Last fall, a parade of experts sized up President Joe Biden’s Covid testing mandate’s prospects before the Roberts court and deemed it good to go. The rule was “built on an extensive framework of legal public health and safety regulations,” said one report. Another said that “any lawsuit that may challenge a vaccine mandate” would be “frivolous” and “entirely unjustified.” Yet another report confidently positioned the verdict from legal experts: “Lawsuits and bans on mandates will largely prove fruitless because the law allows for such public safety measures.” Months later, the high court did what all the experts said could never be done and struck down the mandate. Legal expertise: What is it even good for?
But these experts were standing on some solid ground: The White House crafted the Occupational Safety and Health Administration rule with a 6–3 conservative court in mind. That is, as Matt Ford wrote for TNR at the time, it wasn’t really a vaccine mandate—it actually just required unvaccinated employees at workplaces under the rule’s aegis to receive Covid testing, while allowing the vaccinated to opt out.

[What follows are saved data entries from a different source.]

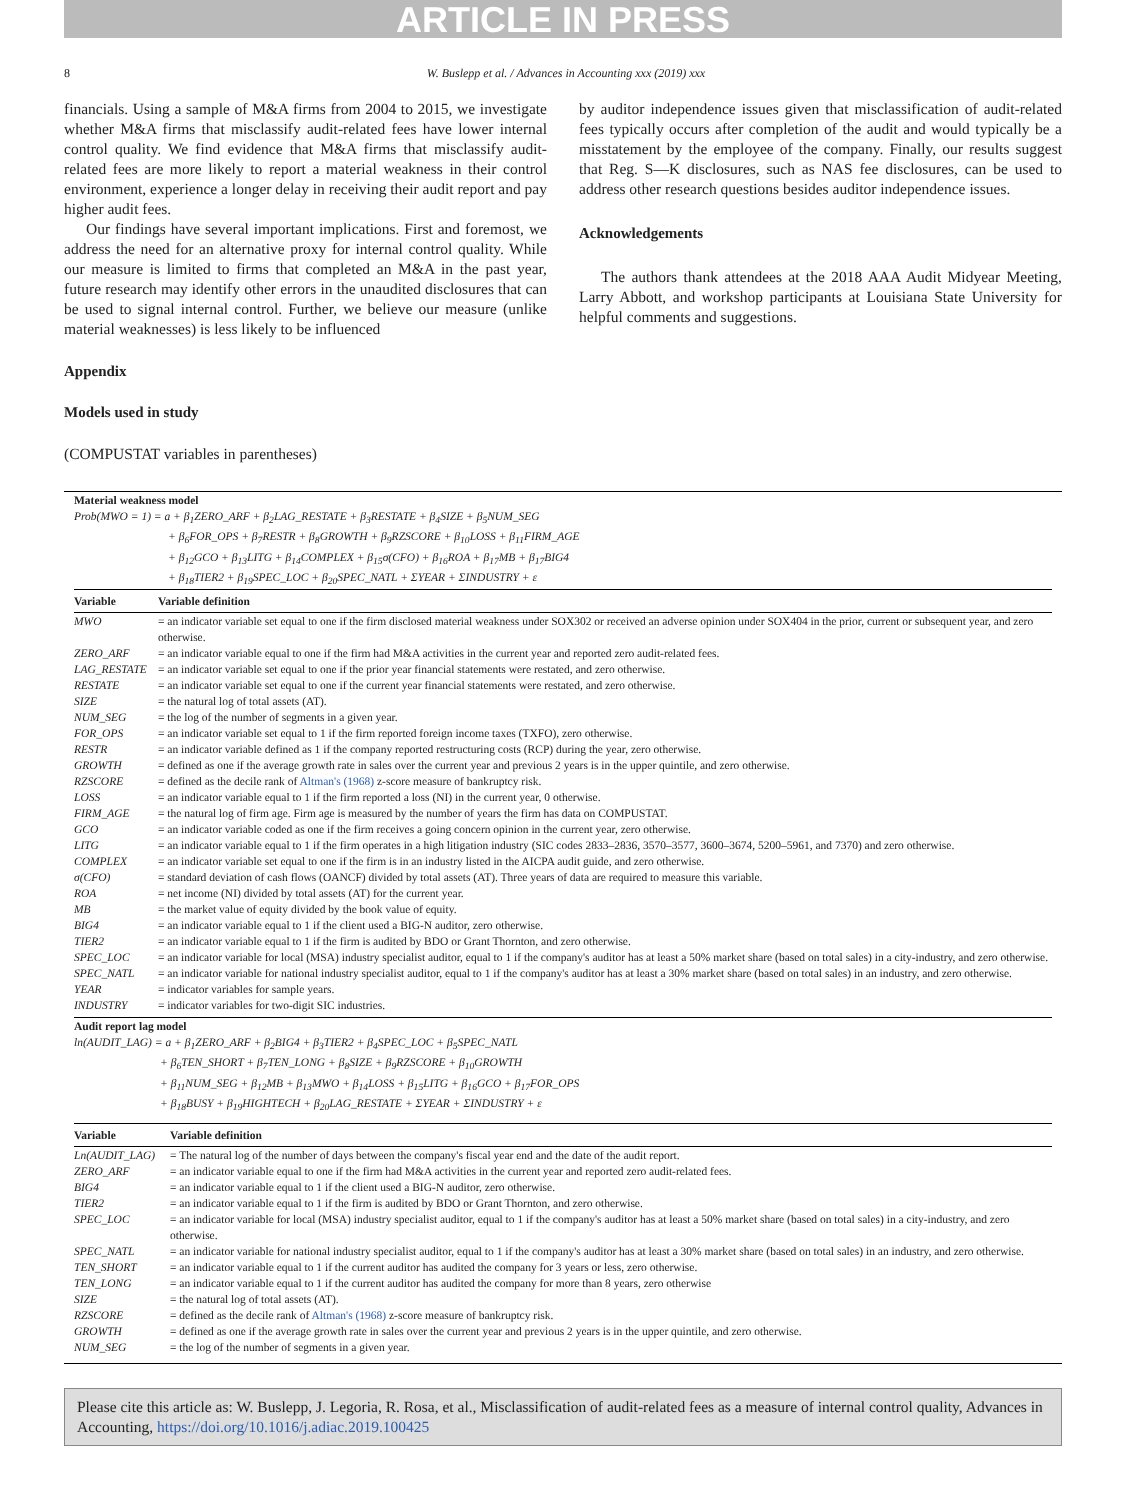ARTICLE IN PRESS
8 W. Buslepp et al. / Advances in Accounting xxx (2019) xxx
financials. Using a sample of M&A firms from 2004 to 2015, we investigate whether M&A firms that misclassify audit-related fees have lower internal control quality. We find evidence that M&A firms that misclassify audit-related fees are more likely to report a material weakness in their control environment, experience a longer delay in receiving their audit report and pay higher audit fees.
Our findings have several important implications. First and foremost, we address the need for an alternative proxy for internal control quality. While our measure is limited to firms that completed an M&A in the past year, future research may identify other errors in the unaudited disclosures that can be used to signal internal control. Further, we believe our measure (unlike material weaknesses) is less likely to be influenced
by auditor independence issues given that misclassification of audit-related fees typically occurs after completion of the audit and would typically be a misstatement by the employee of the company. Finally, our results suggest that Reg. S—K disclosures, such as NAS fee disclosures, can be used to address other research questions besides auditor independence issues.
Acknowledgements
The authors thank attendees at the 2018 AAA Audit Midyear Meeting, Larry Abbott, and workshop participants at Louisiana State University for helpful comments and suggestions.
Appendix
Models used in study
(COMPUSTAT variables in parentheses)
Material weakness model
Prob(MWO = 1) = a + β<sub>1</sub>ZERO_ARF + β<sub>2</sub>LAG_RESTATE + β<sub>3</sub>RESTATE + β<sub>4</sub>SIZE + β<sub>5</sub>NUM_SEG
+ β<sub>6</sub>FOR_OPS + β<sub>7</sub>RESTR + β<sub>8</sub>GROWTH + β<sub>9</sub>RZSCORE + β<sub>10</sub>LOSS + β<sub>11</sub>FIRM_AGE
+ β<sub>12</sub>GCO + β<sub>13</sub>LITG + β<sub>14</sub>COMPLEX + β<sub>15</sub>σ(CFO) + β<sub>16</sub>ROA + β<sub>17</sub>MB + β<sub>17</sub>BIG4
+ β<sub>18</sub>TIER2 + β<sub>19</sub>SPEC_LOC + β<sub>20</sub>SPEC_NATL + ΣYEAR + ΣINDUSTRY + ε
| Variable | Variable definition |
| --- | --- |
| MWO | = an indicator variable set equal to one if the firm disclosed material weakness under SOX302 or received an adverse opinion under SOX404 in the prior, current or subsequent year, and zero otherwise. |
| ZERO_ARF | = an indicator variable equal to one if the firm had M&A activities in the current year and reported zero audit-related fees. |
| LAG_RESTATE | = an indicator variable set equal to one if the prior year financial statements were restated, and zero otherwise. |
| RESTATE | = an indicator variable set equal to one if the current year financial statements were restated, and zero otherwise. |
| SIZE | = the natural log of total assets (AT). |
| NUM_SEG | = the log of the number of segments in a given year. |
| FOR_OPS | = an indicator variable set equal to 1 if the firm reported foreign income taxes (TXFO), zero otherwise. |
| RESTR | = an indicator variable defined as 1 if the company reported restructuring costs (RCP) during the year, zero otherwise. |
| GROWTH | = defined as one if the average growth rate in sales over the current year and previous 2 years is in the upper quintile, and zero otherwise. |
| RZSCORE | = defined as the decile rank of Altman's (1968) z-score measure of bankruptcy risk. |
| LOSS | = an indicator variable equal to 1 if the firm reported a loss (NI) in the current year, 0 otherwise. |
| FIRM_AGE | = the natural log of firm age. Firm age is measured by the number of years the firm has data on COMPUSTAT. |
| GCO | = an indicator variable coded as one if the firm receives a going concern opinion in the current year, zero otherwise. |
| LITG | = an indicator variable equal to 1 if the firm operates in a high litigation industry (SIC codes 2833–2836, 3570–3577, 3600–3674, 5200–5961, and 7370) and zero otherwise. |
| COMPLEX | = an indicator variable set equal to one if the firm is in an industry listed in the AICPA audit guide, and zero otherwise. |
| σ(CFO) | = standard deviation of cash flows (OANCF) divided by total assets (AT). Three years of data are required to measure this variable. |
| ROA | = net income (NI) divided by total assets (AT) for the current year. |
| MB | = the market value of equity divided by the book value of equity. |
| BIG4 | = an indicator variable equal to 1 if the client used a BIG-N auditor, zero otherwise. |
| TIER2 | = an indicator variable equal to 1 if the firm is audited by BDO or Grant Thornton, and zero otherwise. |
| SPEC_LOC | = an indicator variable for local (MSA) industry specialist auditor, equal to 1 if the company's auditor has at least a 50% market share (based on total sales) in a city-industry, and zero otherwise. |
| SPEC_NATL | = an indicator variable for national industry specialist auditor, equal to 1 if the company's auditor has at least a 30% market share (based on total sales) in an industry, and zero otherwise. |
| YEAR | = indicator variables for sample years. |
| INDUSTRY | = indicator variables for two-digit SIC industries. |
Audit report lag model
ln(AUDIT_LAG) = a + β<sub>1</sub>ZERO_ARF + β<sub>2</sub>BIG4 + β<sub>3</sub>TIER2 + β<sub>4</sub>SPEC_LOC + β<sub>5</sub>SPEC_NATL
+ β<sub>6</sub>TEN_SHORT + β<sub>7</sub>TEN_LONG + β<sub>8</sub>SIZE + β<sub>9</sub>RZSCORE + β<sub>10</sub>GROWTH
+ β<sub>11</sub>NUM_SEG + β<sub>12</sub>MB + β<sub>13</sub>MWO + β<sub>14</sub>LOSS + β<sub>15</sub>LITG + β<sub>16</sub>GCO + β<sub>17</sub>FOR_OPS
+ β<sub>18</sub>BUSY + β<sub>19</sub>HIGHTECH + β<sub>20</sub>LAG_RESTATE + ΣYEAR + ΣINDUSTRY + ε
| Variable | Variable definition |
| --- | --- |
| Ln(AUDIT_LAG) | = The natural log of the number of days between the company's fiscal year end and the date of the audit report. |
| ZERO_ARF | = an indicator variable equal to one if the firm had M&A activities in the current year and reported zero audit-related fees. |
| BIG4 | = an indicator variable equal to 1 if the client used a BIG-N auditor, zero otherwise. |
| TIER2 | = an indicator variable equal to 1 if the firm is audited by BDO or Grant Thornton, and zero otherwise. |
| SPEC_LOC | = an indicator variable for local (MSA) industry specialist auditor, equal to 1 if the company's auditor has at least a 50% market share (based on total sales) in a city-industry, and zero otherwise. |
| SPEC_NATL | = an indicator variable for national industry specialist auditor, equal to 1 if the company's auditor has at least a 30% market share (based on total sales) in an industry, and zero otherwise. |
| TEN_SHORT | = an indicator variable equal to 1 if the current auditor has audited the company for 3 years or less, zero otherwise. |
| TEN_LONG | = an indicator variable equal to 1 if the current auditor has audited the company for more than 8 years, zero otherwise |
| SIZE | = the natural log of total assets (AT). |
| RZSCORE | = defined as the decile rank of Altman's (1968) z-score measure of bankruptcy risk. |
| GROWTH | = defined as one if the average growth rate in sales over the current year and previous 2 years is in the upper quintile, and zero otherwise. |
| NUM_SEG | = the log of the number of segments in a given year. |
Please cite this article as: W. Buslepp, J. Legoria, R. Rosa, et al., Misclassification of audit-related fees as a measure of internal control quality, Advances in Accounting, https://doi.org/10.1016/j.adiac.2019.100425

That placed the onus of demanding further from employees on their employers.
But much of the court’s reasoning for striking the OSHA rule down had little to do with what it actually said. In their decision, the conservative majority indulged in a lot of magical thinking about what constitutes a “work-related danger,” and concluded that spreading Covid-19 at work didn’t constitute one. Moreover, as Ford noted, the “majority read a requirement into the law that wasn’t actually there,” imputing an imaginary vaccine mandate into a regulation that bent over backward to exclude one. At one point, the majority concluded that it was “telling that OSHA, in its half century of existence, has never before adopted a broad public health regulation of this kind,” slamming the agency for the lack of historical precedent. OSHA could do nothing about this, as it didn’t exist during the 1918 Spanish flu epidemic.
The Atlantic’s Adam Serwer took a dim view of the politicized decision, tweeting, “There’s really no difference between Trump tweeting executive orders at his television while watching Fox News” and the majority opinion. The Daily Show’s Daniel Radosh added, “A lot of legal experts … gave assurances that Biden’s vaccine mandate was clearly allowed by law and precedent. If you haven’t yet figured out that this Supreme Court doesn’t care about those things, you are not a legal expert.” Their bafflement is understandable: It increasingly seems like the Supreme Court’s conservative majority is prepared to dispense with precedent and simply make up the rules as it goes along wherever ideological activism requires it, “originalism” and “textualism” be damned.
Naturally, the conservative legal movement spent decades investing in creating precisely this sort of court, so these decisions, and their underlying rationale, aren’t surprising. But there is a word for what the court’s doing: hackery. A Supreme Court that’s ready to steer headlong into hackery could have profound implications, not just for our politics, but for the practice of law itself. After all, the ambitious law students who aspire to argue before the Supreme Court have traditionally studied the high court’s decisions and precedents, the better to shape their argument. What’s the point in a world where the Supreme Court no longer values, well, the law?
But TNR contributor Simon Lazarus saw in the Supreme Court’s OSHA ruling a ray of hope that not all the conservative justices were ready to plunge headlong into hackery. While all six conservative justices agreed to strike down the rule, the conservative bloc split in its reasoning behind doing so. The opinion offered by Justices Roberts, Kavanaugh, and Barrett did apply “doctrinal and jurisprudential notions about how to interpret regulatory statutes,” Lazarus told me. It was simply their conclusion that was off, which “in my opinion, should not have barred OSHA’s rule as it was drafted.”
Perhaps the Supreme Court has not yet entered its Hack Era. But it still seems like we’re close. As TNR’s Alex Pareene wrote, back in October 2020, it would be gullible to think of Supreme Court justices as anything other than politicians themselves, regardless of their “just calling balls and strikes” pretensions.
And as The Atlantic’s Ronald Brownstein pointed out a few weeks ago, even John Roberts, the sainted institutionalist, has gone after voting rights with a zeal that verges on the political. Citing Harvard Law professor Nicholas Stephanopoulos, Brownstein notes that, “the Roberts Court has … never nullified a law making it harder to vote.” Meanwhile, it has nevertheless “nullified efforts to ensure voter access, combat gerrymanders, and to limit political contributions and spending.” Whether Roberts simply has naïve ideas about white racial innocence or has an active animus against nonconservatives voting, it’s tough to distinguish his actions from those of some political hack, simply hostile to the equal right to vote.
This Supreme Court has a blockbuster caseload before it this term; it’s likely that the United States will be a vastly different place by the time it ends. Perhaps some sense of decorum, respect for established precedent, and keeping with jurisprudential principles, will guide this court’s decisions. Or it may be that it will make up the rules as it goes, toss precedent into the wood chipper, and leave anguished attorneys desperately demanding, “Bro, do you even stare decisis?” As Bob Dylan once sang, “It’s not dark yet, but it’s getting there.”